Tesco, the world’s No.3 retailer, missed forecasts with a second consecutive quarterly fall in underlying sales in its main UK market, as rising prices and government cutbacks hit shoppers.
The supermarket group said on Tuesday sales at British stores open over a year fell 0.1 per cent, excluding petrol and changes in VAT sales tax, in the 13 weeks to May 28, its fiscal first quarter.
That was better than a 0.7 per cent decline the quarter before, helped by strong demand for upmarket foods as Britons cut back on restaurant meals, but below analysts’ average forecast for a 0.6 per cent increase, according to a Reuters poll of 12.
Weak consumer spending in Britain is raising fears about the strength of the country’s economic recovery and prompting questions about the speed of the government’s plans to slash its deficit.
Tesco finance director Laurie McIlwee said that while government cutbacks were not helping consumers, they were feeling most pressure from rising petrol prices and utility bills.
“Nothing’s getting worse. (But) it’s not getting significantly better,” he told reporters on a conference call.
Stores focused on discretionary purchases are being hardest hit, with household goods group Home Retail reporting a plunge in sales at its Argos chain last week.
Tesco, which makes about two thirds of its sales and profits in Britain, said like-for-like non-food sales fell about 5 percent, with a drop in demand for electricals goods outweighing a better performance in clothing and strength in toys and leisure goods.
“Quite disappointing given that it includes the April bonanza,” said Liberum analyst Simon Dunn, referring to the surge in demand during a sunny Easter and the royal wedding.
At 0800 GMT, Tesco shares were down 0.8 per cent at 404 pence, underperforming a 0.4 per cent rise on the STOXX Europe 600 retail index .SXRP. The shares have lagged that index by 3 per cent this year, in part because the group is more exposed to discretionary non-food purchases than UK rivals and also due to doubts about some of its performances overseas, particularly the United States.
Analysts expect J Sainsbury, Britain’s third-largest grocer behind Wal-Mart’s Asda and Tesco, to report on Wednesday a 1.3 per cent rise in underlying sales for the 12 weeks to June 11.

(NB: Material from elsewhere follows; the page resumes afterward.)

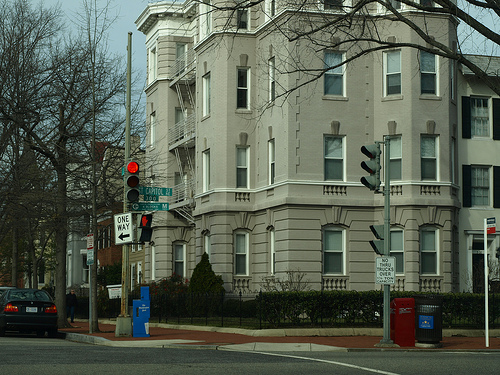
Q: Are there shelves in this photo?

Separately, British mobile phone retailer Carphone Warehouse and U.S. partner Best Buy said on Tuesday they were evaluating the next steps for their UK megastores business, which some analysts think could be closed down.
Tesco, which runs over 5,000 stores in 14 countries, said group sales rose 6.7 per cent excluding petrol, helped by a strong performance from newly-opened stores and improving results in most of its foreign markets compared with the quarter before.
Shore Capital analyst Clive Black said that made the firm “just about the fastest growing international food retailer in the world,” with most of its peers — which include U.S. giant Wal-Mart, France’s Carrefour and Germany’s Metro — seeing growth of between 1 per cent and 5 per cent.
Tesco, which trails Carrefour and industry leader Wal-Mart by annual sales, is benefiting from strength in Asian markets, like South Korea, China and Thailand, where like-for-like sales growth picked up to 3.2 per cent from 1.9 per cent the previous quarter.
Like-for-like sales in other European markets were up 2 per cent, slowing from 2.4 per cent growth the quarter before due to worsening conditions in Ireland.
Underlying sales in the United States were up 11.1 per cent, improving on the previous quarter, and McIlwee said new store openings in northern California were particularly pleasing.
Tesco is aiming to drag U.S. chain Fresh & Easy into a profit by the end of its 2012-13 financial year after years of heavy losses.
The group said its outlook and expectations for the full financial year remained unchanged.